Spurred by rising inflation against the backdrop of sanctions reimposed by the United Nations, thousands of people have been protesting the current regime in Iran for weeks now. In the process, outside observers say hundreds of people have been killed, sparking international condemnation.
So it’s no surprise that the developments have spurred action in a region where more than one in three Iranian immigrants call the Los Angeles area home.
One of them is Reza, who asked that his last name not be used for fear that his parents could face retribution in Iran. Since Thursday, he has not been able to reach them because the government cut off internet and phone services as protests escalated.
“My heart is very heavy and I am worried about my parents,” he said.
Reza said he's also carrying ”a lot of grief because of some pictures and images (that) are emerging that shows the bodies of people, a lot of people have been killed.”
Making sense of the SoCal protests
Sahar Razavi, associate professor of political science at Sacramento State and director of its Iranian and Middle Eastern Studies Center, told LAist’s AirTalk program on Monday that each time there’s an uprising or a mass protest movement in Iran, “it begins as a spark,” and then it “very quickly transforms into wide scale, broad-based calls for transformation of the system.”
One of those calling for a system change is Reza Pahlavi, the exiled crown prince and son of the former Shah, who uses his social media platforms to encourage protests. He has also encouraged the use of the country’s old lion and sun flag and other symbols from when his father was in power to "claim public spaces as your own."
Razavi said Iranians are a diverse group — politically, socially and ethnically.
”Within the broad Iranian diaspora, Iranian monarchists are overrepresented in the Los Angeles area.

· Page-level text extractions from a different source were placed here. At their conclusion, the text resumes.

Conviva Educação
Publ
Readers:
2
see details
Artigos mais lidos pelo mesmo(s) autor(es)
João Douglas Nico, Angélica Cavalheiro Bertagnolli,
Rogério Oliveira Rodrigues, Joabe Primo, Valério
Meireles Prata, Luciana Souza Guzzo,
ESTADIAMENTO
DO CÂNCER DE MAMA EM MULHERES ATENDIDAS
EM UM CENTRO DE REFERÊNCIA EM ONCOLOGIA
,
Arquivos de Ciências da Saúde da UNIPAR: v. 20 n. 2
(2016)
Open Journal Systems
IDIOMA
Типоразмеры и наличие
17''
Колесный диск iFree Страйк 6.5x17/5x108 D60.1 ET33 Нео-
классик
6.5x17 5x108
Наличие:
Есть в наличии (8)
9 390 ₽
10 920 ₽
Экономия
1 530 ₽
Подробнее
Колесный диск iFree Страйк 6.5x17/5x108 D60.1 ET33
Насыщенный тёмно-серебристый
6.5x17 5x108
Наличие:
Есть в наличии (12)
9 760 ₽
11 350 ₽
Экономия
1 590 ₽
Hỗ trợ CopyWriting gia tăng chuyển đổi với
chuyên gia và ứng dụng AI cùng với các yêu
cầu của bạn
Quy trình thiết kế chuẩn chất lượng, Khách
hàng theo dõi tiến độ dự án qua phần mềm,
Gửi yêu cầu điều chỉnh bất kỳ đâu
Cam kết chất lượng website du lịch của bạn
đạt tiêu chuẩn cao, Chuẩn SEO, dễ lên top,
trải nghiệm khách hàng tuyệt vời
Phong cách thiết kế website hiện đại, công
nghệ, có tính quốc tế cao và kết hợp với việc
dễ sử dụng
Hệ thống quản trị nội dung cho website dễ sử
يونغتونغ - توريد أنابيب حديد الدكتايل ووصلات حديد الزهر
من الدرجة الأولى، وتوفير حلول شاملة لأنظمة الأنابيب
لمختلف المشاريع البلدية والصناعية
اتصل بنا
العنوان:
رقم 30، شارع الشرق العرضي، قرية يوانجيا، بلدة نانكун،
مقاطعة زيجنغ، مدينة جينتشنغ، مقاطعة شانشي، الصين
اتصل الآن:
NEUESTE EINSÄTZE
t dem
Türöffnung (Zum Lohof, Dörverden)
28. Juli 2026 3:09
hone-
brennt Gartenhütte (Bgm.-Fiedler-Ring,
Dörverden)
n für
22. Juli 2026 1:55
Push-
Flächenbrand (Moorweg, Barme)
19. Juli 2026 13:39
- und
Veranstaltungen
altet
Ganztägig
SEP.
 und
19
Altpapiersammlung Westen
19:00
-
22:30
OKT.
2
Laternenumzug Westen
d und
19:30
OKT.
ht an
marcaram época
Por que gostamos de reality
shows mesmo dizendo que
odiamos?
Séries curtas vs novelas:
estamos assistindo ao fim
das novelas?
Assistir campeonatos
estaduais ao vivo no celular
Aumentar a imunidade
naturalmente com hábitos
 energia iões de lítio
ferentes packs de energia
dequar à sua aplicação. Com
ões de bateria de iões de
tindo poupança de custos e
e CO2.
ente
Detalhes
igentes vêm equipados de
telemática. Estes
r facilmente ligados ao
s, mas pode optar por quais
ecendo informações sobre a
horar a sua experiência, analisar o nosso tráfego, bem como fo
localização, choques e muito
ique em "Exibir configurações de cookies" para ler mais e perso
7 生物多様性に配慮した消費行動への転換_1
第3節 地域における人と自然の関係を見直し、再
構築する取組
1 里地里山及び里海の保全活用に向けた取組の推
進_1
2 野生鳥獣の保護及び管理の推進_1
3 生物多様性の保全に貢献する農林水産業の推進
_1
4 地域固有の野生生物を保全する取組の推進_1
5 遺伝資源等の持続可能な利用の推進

So we see quite a lot of pro-Shah, pro-Pahlavi protests in L.A. that may not necessarily be representative of Iranians across the rest of the country and the world,” she said.
Images from this weekend’s protest in Westwood mostly show people waving the lion and sun flag. Others carried signs calling for the reinstatement of Pahlavi as a leader.
Those who want to see a return to monarchist rule, Razavi said, tend to be people who had the means to flee after the Iranian revolution because “ there is a perception that there would be a restoration of the economy.” But, she said, for rural Iranians, the economic situation was very dire.
Other prominent factions include leftists, secular Democrats and liberals who call for a secular democracy, free of monarchist influence, Razavi said. Another group who has been seen as an alternative to the current government is Mojahedin-e-Khalq, a leftist dissident group, she added.
Razavi said ethnic minorities like Kurds fear returning to monarchist rule because “they have a very long history of marginalization of Iranian minority communities.”
Military intervention
Razavi told AirTalk there are some people who live in Iran who welcome military intervention from the Trump administration or Israel.
But the majority of protesters in Iran, she said, “ are very vocal that they do not want to have any foreign intervention because Iran has a very long history of outside intervention, which has stalled or outright reversed its democratic movements and institutions in the past.”
Reza also worries about military escalation by the U.S. and how that might lead to a failed state in the country. In an ideal world, he added, a new government would be chosen and led by the people.
“ I just want people inside Iran to have a normal life,"Reza said. "They have security, they have an outlook to the future. They have financial security. They have very basic human rights that all humans need to thrive and flourish.”